There are many aspects to solar energy, but there are two types that are most familiar:
Grid-tied solar, and off-grid solar. There tends to be confusion between the two.


A grid tie solar electric system uses solar panels, a power inverter and other components to turn sunlight into electricity for your use, while your home remains hooked up to the local utility, which in our province is SaskPower. This type of solar does NOT require batteries.


The most common reason people install a solar grid-tie system is to reduce their utility bills. Once your system is operating, the power it provides is free, and there is little or no maintenance required. While it runs, your PV system reduces your electrical bills, not only because it decreases how much power you pull from your utility, but also because any excess power you produce is pushed back into the grid through net-metering and effectively turning your meter backwards. Eventually your PV system will pay for itself, but your energy savings will continue long after. (Add in about SaskPower rebate until the end of November)


Off-grid systems essentially mean that you are creating your own power, and supplying it instead of relying on a utility company.


These solar electric systems are typically used in remote locations where connecting to the local utility grid is impossible or expensive, in areas where grid power is inconsistent, or due to the appeal of an independent lifestyle. In some off-grid systems a home backup generator may also be included, to supply power when the renewable technologies can’t produce enough to meet demand.


Off-grid living completely relieves you of dependency on the electrical utility, because the system provides all of your power. Due to this, off-grid systems are generally larger than grid-ties. Remote homes and cabins, water pumping systems, livestock watering, telecommunications, RV’s, boats, sign lighting and traffic warning lights are just some of the places off grid solar and renewable energy are utilized.

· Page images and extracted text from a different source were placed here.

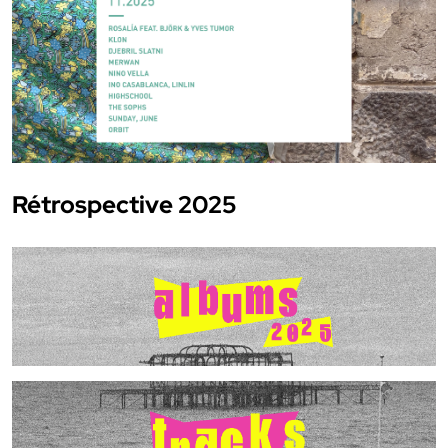
Rétrospective 2025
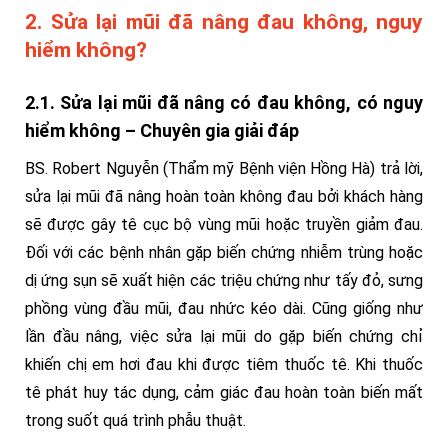
2. Sửa lại mũi đã nâng đau không, nguy
hiểm không?
2.1. Sửa lại mũi đã nâng có đau không, có nguy
hiểm không – Chuyên gia giải đáp
BS. Robert Nguyễn (Thẩm mỹ Bệnh viện Hồng Hà) trả lời,
sửa lại mũi đã nâng hoàn toàn không đau bởi khách hàng
sẽ được gây tê cục bộ vùng mũi hoặc truyền giảm đau.
Đối với các bệnh nhân gặp biến chứng nhiễm trùng hoặc
dị ứng sụn sẽ xuất hiện các triệu chứng như tấy đỏ, sưng
phồng vùng đầu mũi, đau nhức kéo dài. Cũng giống như
lần đầu nâng, việc sửa lại mũi do gặp biến chứng chỉ
khiến chị em hơi đau khi được tiêm thuốc tê. Khi thuốc
tê phát huy tác dụng, cảm giác đau hoàn toàn biến mất
trong suốt quá trình phẫu thuật.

Payback is usually used to describe the time it takes for an investment to pay for itself, similar to the ROI. The basic assumption behind a payback calculation is that it is a discretionary expenditure. Paying an electric bill is not a ‘discretionary’ expense for most people, nor is it a choice. By investing into a solar electric system, the money that you would be paying to SaskPower as your monthly power bill would instead be invested into your home as an asset. Compare it to the opportunity to rent a home monthly, or instead paying toward a mortgage and eventually owning that home.